The fight went public in August and since then, the two sides have been lobbing barbs at each other on a regular basis.

Jana has decried Agrium’s “scorched earth” approach and “thin-skinned” responses. Agrium has likened Jana to a Trojan horse, duping shareholders into allowing the company to be broken up.

Jana wants to appoint five directors to Agrium’s 12-member board, including Rosenstein and former Liberal agriculture minister Lyle Vanclief. To address what it sees as a lack of retail distribution expertise on the board, it also wants to appoint David Bullock, Stephen Clark and Mitchell Jacobson, who had leadership roles at UAP, Brenntag and MSC, respectively.

In February, Agrium appointed former Viterra CEO Mayo Schmidt and former John Deere & Co. executive David Everitt to the board, but Jana was not satisfied.

Around that time Agrium and Jana had come close to calling a truce, but it fell apart at the last minute.

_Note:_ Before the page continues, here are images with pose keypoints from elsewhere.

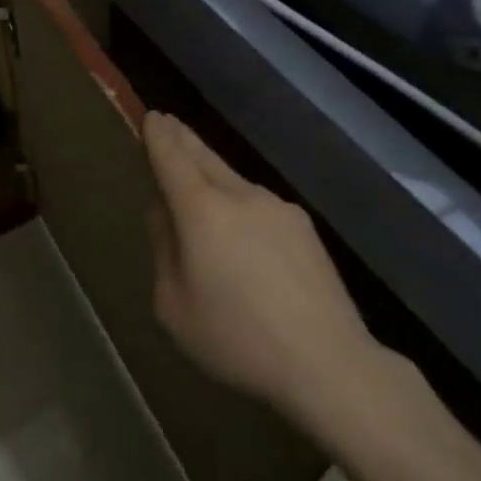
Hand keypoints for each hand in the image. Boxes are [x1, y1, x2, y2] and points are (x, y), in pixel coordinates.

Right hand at [144, 112, 386, 422]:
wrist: (329, 364)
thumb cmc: (236, 338)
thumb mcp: (173, 305)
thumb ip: (164, 249)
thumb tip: (164, 214)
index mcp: (202, 211)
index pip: (172, 158)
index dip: (158, 136)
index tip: (152, 117)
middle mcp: (240, 196)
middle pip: (204, 158)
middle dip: (183, 139)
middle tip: (168, 123)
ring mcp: (278, 209)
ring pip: (233, 179)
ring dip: (211, 171)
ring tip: (198, 175)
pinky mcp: (305, 229)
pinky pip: (259, 204)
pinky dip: (239, 201)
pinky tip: (240, 229)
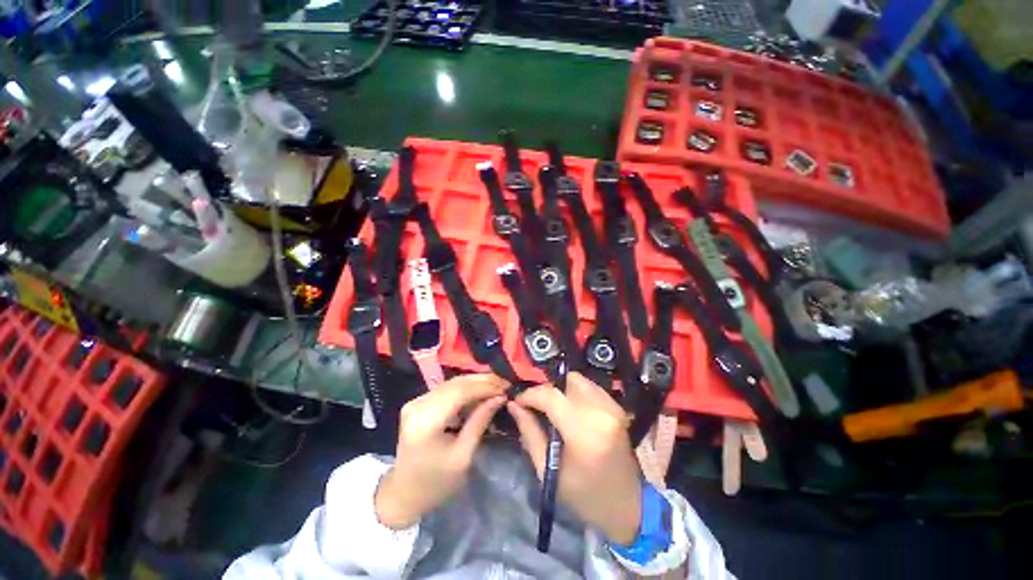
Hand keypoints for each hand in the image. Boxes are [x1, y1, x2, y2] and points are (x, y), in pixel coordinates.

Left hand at [375, 374, 507, 529]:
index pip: (460, 392)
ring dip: (476, 383)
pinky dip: (466, 389)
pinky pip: (447, 389)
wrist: (403, 494)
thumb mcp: (463, 456)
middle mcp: (418, 404)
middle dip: (483, 381)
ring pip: (452, 383)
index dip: (485, 387)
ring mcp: (416, 401)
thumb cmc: (435, 483)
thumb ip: (480, 422)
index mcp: (425, 421)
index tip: (506, 388)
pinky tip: (480, 392)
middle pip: (456, 383)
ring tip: (497, 386)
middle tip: (505, 384)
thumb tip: (500, 398)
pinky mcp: (419, 403)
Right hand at [507, 372, 642, 544]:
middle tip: (537, 406)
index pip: (550, 396)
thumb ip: (530, 432)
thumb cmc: (584, 496)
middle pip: (566, 380)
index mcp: (584, 432)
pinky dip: (576, 392)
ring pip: (579, 380)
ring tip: (553, 408)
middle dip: (547, 389)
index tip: (518, 401)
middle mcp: (600, 412)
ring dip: (562, 389)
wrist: (627, 506)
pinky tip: (571, 410)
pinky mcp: (618, 407)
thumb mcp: (548, 469)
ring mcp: (612, 407)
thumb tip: (514, 405)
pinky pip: (590, 387)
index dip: (530, 394)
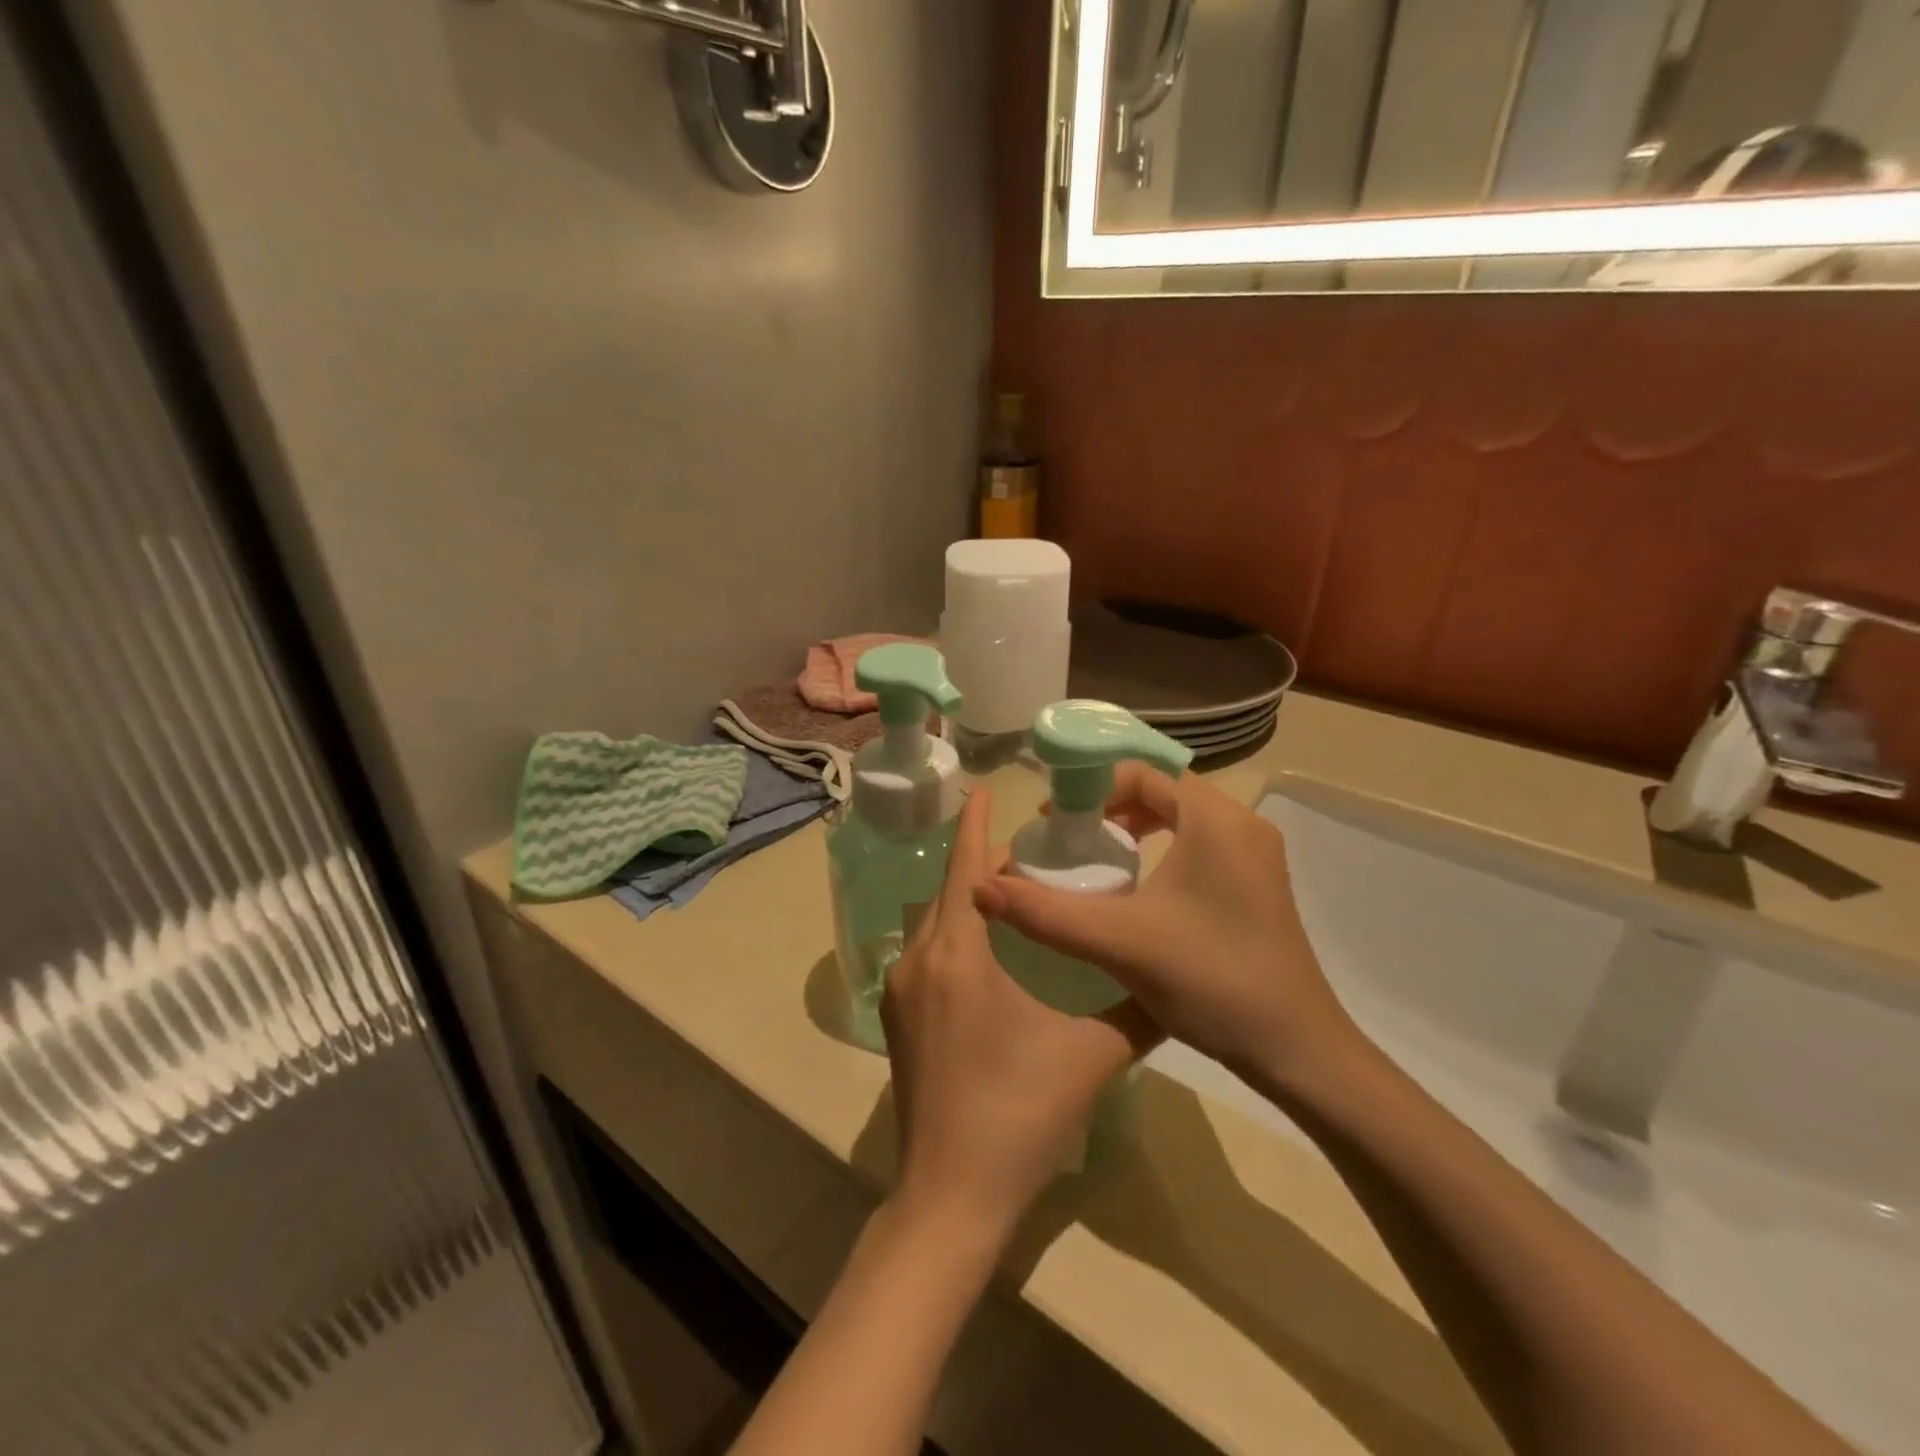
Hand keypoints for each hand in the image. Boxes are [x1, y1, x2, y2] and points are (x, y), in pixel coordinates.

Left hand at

Each blames the other for the deal’s failure.

In the weeks since, Agrium and Jana have been quarelling about how Agrium’s long-term share price performance ought to be measured and compared with its peers. Each is accusing the other of torqing the numbers.

The two firms have also been attacking one another’s integrity. Agrium accuses Jana of putting its director nominees on “golden leashes” — offering them financial incentives based on Agrium’s share-price performance over 30 months — that call into question their independence and commitment to Agrium’s long-term performance.

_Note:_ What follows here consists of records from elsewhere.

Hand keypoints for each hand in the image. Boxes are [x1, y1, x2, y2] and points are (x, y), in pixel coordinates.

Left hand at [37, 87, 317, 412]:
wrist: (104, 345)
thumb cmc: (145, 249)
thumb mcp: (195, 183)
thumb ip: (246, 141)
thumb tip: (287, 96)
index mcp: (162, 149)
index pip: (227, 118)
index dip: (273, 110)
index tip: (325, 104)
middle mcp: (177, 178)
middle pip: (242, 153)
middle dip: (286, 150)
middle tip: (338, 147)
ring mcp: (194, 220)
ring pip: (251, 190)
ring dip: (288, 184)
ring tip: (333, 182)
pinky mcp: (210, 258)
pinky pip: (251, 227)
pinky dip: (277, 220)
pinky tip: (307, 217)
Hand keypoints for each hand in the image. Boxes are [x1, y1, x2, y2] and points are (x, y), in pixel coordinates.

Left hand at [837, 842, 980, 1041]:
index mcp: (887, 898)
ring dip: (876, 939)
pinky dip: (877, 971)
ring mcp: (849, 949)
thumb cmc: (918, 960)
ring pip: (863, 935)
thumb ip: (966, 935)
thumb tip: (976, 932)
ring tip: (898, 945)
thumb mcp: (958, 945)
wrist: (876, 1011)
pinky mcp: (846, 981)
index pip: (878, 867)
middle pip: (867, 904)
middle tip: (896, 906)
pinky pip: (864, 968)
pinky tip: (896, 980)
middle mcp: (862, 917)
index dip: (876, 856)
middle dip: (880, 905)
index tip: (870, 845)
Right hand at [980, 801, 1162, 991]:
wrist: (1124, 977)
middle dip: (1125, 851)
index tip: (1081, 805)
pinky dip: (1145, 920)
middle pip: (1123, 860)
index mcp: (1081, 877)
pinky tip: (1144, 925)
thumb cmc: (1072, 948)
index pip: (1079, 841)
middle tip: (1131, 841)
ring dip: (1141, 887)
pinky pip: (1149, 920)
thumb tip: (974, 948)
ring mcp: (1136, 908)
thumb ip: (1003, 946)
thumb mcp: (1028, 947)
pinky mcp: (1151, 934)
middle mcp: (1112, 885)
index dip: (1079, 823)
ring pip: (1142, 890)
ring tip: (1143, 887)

More recently, Jana has pounced on what it sees as “vote buying” on Agrium’s part. Agrium is paying 25 cents to brokers and investment advisers for each share their clients vote in favour of Agrium, to a minimum of $100 and a maximum of $1,500 per beneficial share owner.

So far, four institutional shareholders have said publicly they intend to side with Agrium: Alberta fund manager AIMCo, B.C. fund manager bcIMC, the Canada Pension Plan Investment Board and Letko, Brosseau and Associates.

Proxy advisers have been divided on what Agrium shareholders ought to do. Influential firm ISS, whose recommendations many tend to follow, says two of Jana’s five nominees should join the board: Rosenstein and Bullock.

ISS said Jana has made a “compelling case for change” on the board.

“The gnawing question is not whether the company should spin off its distribution business, but whether a board still loudly repudiating the very changes it has begun to implement, changes which have encouraged many shareholders and analysts, is a board with a burgeoning credibility problem. Shareholders may well wonder if, once the bright lights of this proxy contest are turned off, the progress will fade as well.”

Other proxy advisory firms — Glass, Lewis, Pensions Investment Research Consultants and Egan-Jones — have all endorsed Agrium’s existing board.

In a recent research note, Scotia Capital analyst Ben Isaacson said voting Jana’s proxy, even to vote for one or two of its nominees, would be a “mistake.”

“In our view, this would inevitably lead to a split and toxic board, where competing visions and in-fighting destroy shareholder value rather than create it.”